It is more common among males between 20 and 39 years, females between 25 and 29 years, and people aged ≥75 years [10]. The reported male-to-female ratio is 2.3:1 [11]. Lyme carditis is most commonly presented by AV block (90%), with high-degree AV block accounting for approximately 2/3 of cases [5,6]. In Forrester and Mead’s retrospective review of 45 Lyme carditis cases with third-degree AV block, the male-female ratio was 5.4:1, and the most commonly involved age group was 30-39 [12].
Pathogenesis
The pathophysiology of Lyme carditis involves the colonization of cardiac tissue by Borrelia burgdorferi, followed by an exaggerated immune response leading to cardiac injury.
Borrelia burgdorferi colonization of cardiac tissue involves surface protein modulation, particularly P66, which facilitates bacterial spread and cardiac tropism. Caine and Coburn demonstrated that a strain of Borrelia burgdorferi lacking the expression of P66 exhibits a reduced capacity to colonize the heart in an in vivo murine model [13]. Interaction with decorin, a proteoglycan found in the extracellular matrix, is crucial for Borrelia burgdorferi’s heart colonization. It may also provide protection against both innate and adaptive immune responses [14-16].
Once the myocardium is colonized by Borrelia burgdorferi, an exaggerated immune response, characterized by activation of both innate and adaptive pathways and significant cytokine release, is triggered, leading to cardiac injury. The predominance of lymphocytes compared to sporadically identified spirochetes in Lyme carditis supports the importance of the exaggerated immune response [17,18]. Cross-reactive antibodies formed after initial exposure to bacteria may mistakenly target cardiac tissue antigens due to molecular mimicry resulting in autoimmune injury [19].

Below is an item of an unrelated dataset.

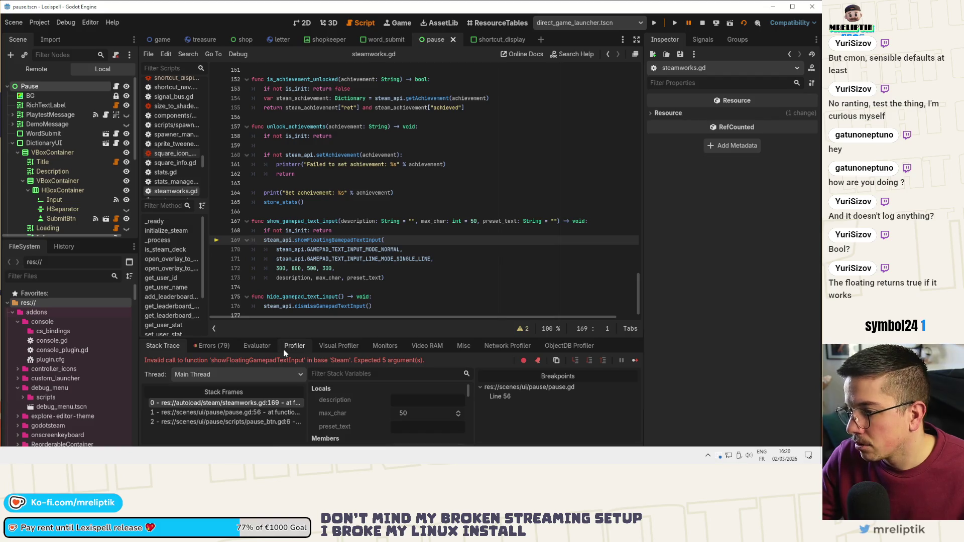
pyautogui.click(366, 259)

Cross-reactive antibodies formed after initial exposure to bacterial antigens may mistakenly recognize cardiac tissue antigens due to molecular mimicry, thereby contributing to autoimmune-mediated cardiac inflammation and injury.
Clinical features
According to one of the reviews of cases involving third-degree AV block associated with Lyme carditis, common symptoms at presentation were erythema migrans rash, syncope, fever, dizziness, and dyspnea. Other symptoms included weakness, palpitations, chest pain, headache, myalgia, and arthralgia. Third-degree heart block often develops within 14 days of symptom onset, with a median time of three hours in those who develop it later [12].
Diagnosis
There are currently no definitive guidelines for diagnosing and treating Lyme carditis as most of the available data comes from case reports and a limited number of large retrospective or prospective studies. Diagnosing Lyme carditis can be challenging, especially when classic signs of Lyme disease are not obvious. It requires confirmation of the association between a patient’s historical, clinical, and laboratory data [20]. Prompt diagnosis of Lyme carditis, especially manifesting as AV block, is essential to prevent life-threatening complications and unnecessary treatments like permanent pacing [6]. To address these challenges, the SILC score (Table 2) has been proposed, which may aid in identifying Lyme carditis in patients presenting with high-grade AVB, ultimately reducing the need for unnecessary permanent pacemakers [7].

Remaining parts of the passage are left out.